Raw records:
· · · · ·

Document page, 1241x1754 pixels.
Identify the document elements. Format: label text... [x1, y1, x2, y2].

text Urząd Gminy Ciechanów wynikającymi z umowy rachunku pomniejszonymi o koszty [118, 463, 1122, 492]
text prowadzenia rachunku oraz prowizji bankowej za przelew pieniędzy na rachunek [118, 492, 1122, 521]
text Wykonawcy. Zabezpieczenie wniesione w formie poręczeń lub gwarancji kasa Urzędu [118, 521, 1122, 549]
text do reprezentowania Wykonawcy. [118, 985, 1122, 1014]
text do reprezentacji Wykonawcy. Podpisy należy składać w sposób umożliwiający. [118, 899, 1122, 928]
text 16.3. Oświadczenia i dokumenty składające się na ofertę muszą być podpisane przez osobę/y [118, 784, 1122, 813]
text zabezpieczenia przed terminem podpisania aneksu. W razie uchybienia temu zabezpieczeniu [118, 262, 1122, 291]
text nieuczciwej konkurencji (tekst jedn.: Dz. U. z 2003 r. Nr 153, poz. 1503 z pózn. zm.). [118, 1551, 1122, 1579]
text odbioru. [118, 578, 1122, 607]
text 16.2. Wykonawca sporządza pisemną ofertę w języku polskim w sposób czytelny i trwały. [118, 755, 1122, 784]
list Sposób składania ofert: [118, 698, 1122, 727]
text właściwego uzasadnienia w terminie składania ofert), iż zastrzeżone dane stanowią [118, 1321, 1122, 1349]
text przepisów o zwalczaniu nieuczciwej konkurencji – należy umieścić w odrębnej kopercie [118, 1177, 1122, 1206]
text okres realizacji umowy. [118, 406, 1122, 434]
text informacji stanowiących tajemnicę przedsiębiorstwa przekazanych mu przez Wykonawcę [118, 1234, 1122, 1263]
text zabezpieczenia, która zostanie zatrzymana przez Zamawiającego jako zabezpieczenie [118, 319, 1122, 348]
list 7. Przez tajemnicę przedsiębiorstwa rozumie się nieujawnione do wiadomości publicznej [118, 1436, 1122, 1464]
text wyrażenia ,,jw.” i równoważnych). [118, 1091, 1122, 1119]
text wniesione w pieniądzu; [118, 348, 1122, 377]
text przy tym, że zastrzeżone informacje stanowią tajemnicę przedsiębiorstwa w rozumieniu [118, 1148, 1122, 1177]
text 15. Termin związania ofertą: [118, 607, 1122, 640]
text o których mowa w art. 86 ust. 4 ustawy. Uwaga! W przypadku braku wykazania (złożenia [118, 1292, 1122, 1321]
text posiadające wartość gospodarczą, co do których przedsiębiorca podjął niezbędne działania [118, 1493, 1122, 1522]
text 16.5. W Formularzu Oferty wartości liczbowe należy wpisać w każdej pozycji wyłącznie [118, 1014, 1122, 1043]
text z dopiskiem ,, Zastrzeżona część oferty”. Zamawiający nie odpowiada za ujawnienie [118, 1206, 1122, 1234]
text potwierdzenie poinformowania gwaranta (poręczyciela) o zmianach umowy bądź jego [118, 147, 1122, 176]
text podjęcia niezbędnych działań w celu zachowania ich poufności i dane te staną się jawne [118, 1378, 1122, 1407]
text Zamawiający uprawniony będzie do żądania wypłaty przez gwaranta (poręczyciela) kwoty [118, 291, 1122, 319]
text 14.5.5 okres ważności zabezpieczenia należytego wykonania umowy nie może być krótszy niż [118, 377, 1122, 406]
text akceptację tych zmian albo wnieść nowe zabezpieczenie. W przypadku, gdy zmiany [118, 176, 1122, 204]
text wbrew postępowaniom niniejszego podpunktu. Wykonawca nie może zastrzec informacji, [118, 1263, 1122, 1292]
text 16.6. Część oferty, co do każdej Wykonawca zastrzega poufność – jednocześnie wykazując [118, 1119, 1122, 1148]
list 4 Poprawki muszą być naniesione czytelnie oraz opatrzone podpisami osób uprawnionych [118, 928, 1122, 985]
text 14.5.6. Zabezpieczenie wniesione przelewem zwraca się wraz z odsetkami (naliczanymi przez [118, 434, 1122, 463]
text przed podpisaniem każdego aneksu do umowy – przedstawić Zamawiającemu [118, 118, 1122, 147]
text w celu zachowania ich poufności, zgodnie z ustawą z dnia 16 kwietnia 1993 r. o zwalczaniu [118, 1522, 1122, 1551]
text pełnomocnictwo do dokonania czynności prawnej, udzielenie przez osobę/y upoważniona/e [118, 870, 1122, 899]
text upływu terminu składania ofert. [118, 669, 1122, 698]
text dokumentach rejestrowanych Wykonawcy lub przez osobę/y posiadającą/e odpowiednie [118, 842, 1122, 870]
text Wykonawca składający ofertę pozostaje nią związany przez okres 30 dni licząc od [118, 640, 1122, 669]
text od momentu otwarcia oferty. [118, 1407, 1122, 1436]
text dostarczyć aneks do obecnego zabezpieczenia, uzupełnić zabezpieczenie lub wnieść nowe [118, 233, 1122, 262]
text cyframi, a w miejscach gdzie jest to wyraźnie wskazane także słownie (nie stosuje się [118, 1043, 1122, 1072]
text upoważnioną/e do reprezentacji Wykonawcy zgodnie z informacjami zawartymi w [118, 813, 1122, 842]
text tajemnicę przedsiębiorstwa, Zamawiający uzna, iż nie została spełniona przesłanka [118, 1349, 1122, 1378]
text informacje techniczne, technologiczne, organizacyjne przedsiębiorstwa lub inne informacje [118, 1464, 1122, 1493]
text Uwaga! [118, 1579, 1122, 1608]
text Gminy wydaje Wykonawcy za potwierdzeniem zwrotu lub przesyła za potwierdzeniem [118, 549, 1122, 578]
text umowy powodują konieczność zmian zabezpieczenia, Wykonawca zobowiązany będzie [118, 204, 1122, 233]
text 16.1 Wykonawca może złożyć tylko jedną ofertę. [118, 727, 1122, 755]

· · · · ·

__Direction__.
Put every non-blank line from the rows above into a Markdown table with the columns Number and Content, numbering the lines in order.

__Finished answer__.
| Number | Content |
|---|---|
| 1 | Document page, 1241x1754 pixels. |
| 2 | Identify the document elements. Format: label text... [x1, y1, x2, y2]. |
| 3 | text Urząd Gminy Ciechanów wynikającymi z umowy rachunku pomniejszonymi o koszty [118, 463, 1122, 492] |
| 4 | text prowadzenia rachunku oraz prowizji bankowej za przelew pieniędzy na rachunek [118, 492, 1122, 521] |
| 5 | text Wykonawcy. Zabezpieczenie wniesione w formie poręczeń lub gwarancji kasa Urzędu [118, 521, 1122, 549] |
| 6 | text do reprezentowania Wykonawcy. [118, 985, 1122, 1014] |
| 7 | text do reprezentacji Wykonawcy. Podpisy należy składać w sposób umożliwiający. [118, 899, 1122, 928] |
| 8 | text 16.3. Oświadczenia i dokumenty składające się na ofertę muszą być podpisane przez osobę/y [118, 784, 1122, 813] |
| 9 | text zabezpieczenia przed terminem podpisania aneksu. W razie uchybienia temu zabezpieczeniu [118, 262, 1122, 291] |
| 10 | text nieuczciwej konkurencji (tekst jedn.: Dz. U. z 2003 r. Nr 153, poz. 1503 z pózn. zm.). [118, 1551, 1122, 1579] |
| 11 | text odbioru. [118, 578, 1122, 607] |
| 12 | text 16.2. Wykonawca sporządza pisemną ofertę w języku polskim w sposób czytelny i trwały. [118, 755, 1122, 784] |
| 13 | list Sposób składania ofert: [118, 698, 1122, 727] |
| 14 | text właściwego uzasadnienia w terminie składania ofert), iż zastrzeżone dane stanowią [118, 1321, 1122, 1349] |
| 15 | text przepisów o zwalczaniu nieuczciwej konkurencji – należy umieścić w odrębnej kopercie [118, 1177, 1122, 1206] |
| 16 | text okres realizacji umowy. [118, 406, 1122, 434] |
| 17 | text informacji stanowiących tajemnicę przedsiębiorstwa przekazanych mu przez Wykonawcę [118, 1234, 1122, 1263] |
| 18 | text zabezpieczenia, która zostanie zatrzymana przez Zamawiającego jako zabezpieczenie [118, 319, 1122, 348] |
| 19 | list 7. Przez tajemnicę przedsiębiorstwa rozumie się nieujawnione do wiadomości publicznej [118, 1436, 1122, 1464] |
| 20 | text wyrażenia ,,jw.” i równoważnych). [118, 1091, 1122, 1119] |
| 21 | text wniesione w pieniądzu; [118, 348, 1122, 377] |
| 22 | text przy tym, że zastrzeżone informacje stanowią tajemnicę przedsiębiorstwa w rozumieniu [118, 1148, 1122, 1177] |
| 23 | text 15. Termin związania ofertą: [118, 607, 1122, 640] |
| 24 | text o których mowa w art. 86 ust. 4 ustawy. Uwaga! W przypadku braku wykazania (złożenia [118, 1292, 1122, 1321] |
| 25 | text posiadające wartość gospodarczą, co do których przedsiębiorca podjął niezbędne działania [118, 1493, 1122, 1522] |
| 26 | text 16.5. W Formularzu Oferty wartości liczbowe należy wpisać w każdej pozycji wyłącznie [118, 1014, 1122, 1043] |
| 27 | text z dopiskiem ,, Zastrzeżona część oferty”. Zamawiający nie odpowiada za ujawnienie [118, 1206, 1122, 1234] |
| 28 | text potwierdzenie poinformowania gwaranta (poręczyciela) o zmianach umowy bądź jego [118, 147, 1122, 176] |
| 29 | text podjęcia niezbędnych działań w celu zachowania ich poufności i dane te staną się jawne [118, 1378, 1122, 1407] |
| 30 | text Zamawiający uprawniony będzie do żądania wypłaty przez gwaranta (poręczyciela) kwoty [118, 291, 1122, 319] |
| 31 | text 14.5.5 okres ważności zabezpieczenia należytego wykonania umowy nie może być krótszy niż [118, 377, 1122, 406] |
| 32 | text akceptację tych zmian albo wnieść nowe zabezpieczenie. W przypadku, gdy zmiany [118, 176, 1122, 204] |
| 33 | text wbrew postępowaniom niniejszego podpunktu. Wykonawca nie może zastrzec informacji, [118, 1263, 1122, 1292] |
| 34 | text 16.6. Część oferty, co do każdej Wykonawca zastrzega poufność – jednocześnie wykazując [118, 1119, 1122, 1148] |
| 35 | list 4 Poprawki muszą być naniesione czytelnie oraz opatrzone podpisami osób uprawnionych [118, 928, 1122, 985] |
| 36 | text 14.5.6. Zabezpieczenie wniesione przelewem zwraca się wraz z odsetkami (naliczanymi przez [118, 434, 1122, 463] |
| 37 | text przed podpisaniem każdego aneksu do umowy – przedstawić Zamawiającemu [118, 118, 1122, 147] |
| 38 | text w celu zachowania ich poufności, zgodnie z ustawą z dnia 16 kwietnia 1993 r. o zwalczaniu [118, 1522, 1122, 1551] |
| 39 | text pełnomocnictwo do dokonania czynności prawnej, udzielenie przez osobę/y upoważniona/e [118, 870, 1122, 899] |
| 40 | text upływu terminu składania ofert. [118, 669, 1122, 698] |
| 41 | text dokumentach rejestrowanych Wykonawcy lub przez osobę/y posiadającą/e odpowiednie [118, 842, 1122, 870] |
| 42 | text Wykonawca składający ofertę pozostaje nią związany przez okres 30 dni licząc od [118, 640, 1122, 669] |
| 43 | text od momentu otwarcia oferty. [118, 1407, 1122, 1436] |
| 44 | text dostarczyć aneks do obecnego zabezpieczenia, uzupełnić zabezpieczenie lub wnieść nowe [118, 233, 1122, 262] |
| 45 | text cyframi, a w miejscach gdzie jest to wyraźnie wskazane także słownie (nie stosuje się [118, 1043, 1122, 1072] |
| 46 | text upoważnioną/e do reprezentacji Wykonawcy zgodnie z informacjami zawartymi w [118, 813, 1122, 842] |
| 47 | text tajemnicę przedsiębiorstwa, Zamawiający uzna, iż nie została spełniona przesłanka [118, 1349, 1122, 1378] |
| 48 | text informacje techniczne, technologiczne, organizacyjne przedsiębiorstwa lub inne informacje [118, 1464, 1122, 1493] |
| 49 | text Uwaga! [118, 1579, 1122, 1608] |
| 50 | text Gminy wydaje Wykonawcy za potwierdzeniem zwrotu lub przesyła za potwierdzeniem [118, 549, 1122, 578] |
| 51 | text umowy powodują konieczność zmian zabezpieczenia, Wykonawca zobowiązany będzie [118, 204, 1122, 233] |
| 52 | text 16.1 Wykonawca może złożyć tylko jedną ofertę. [118, 727, 1122, 755] |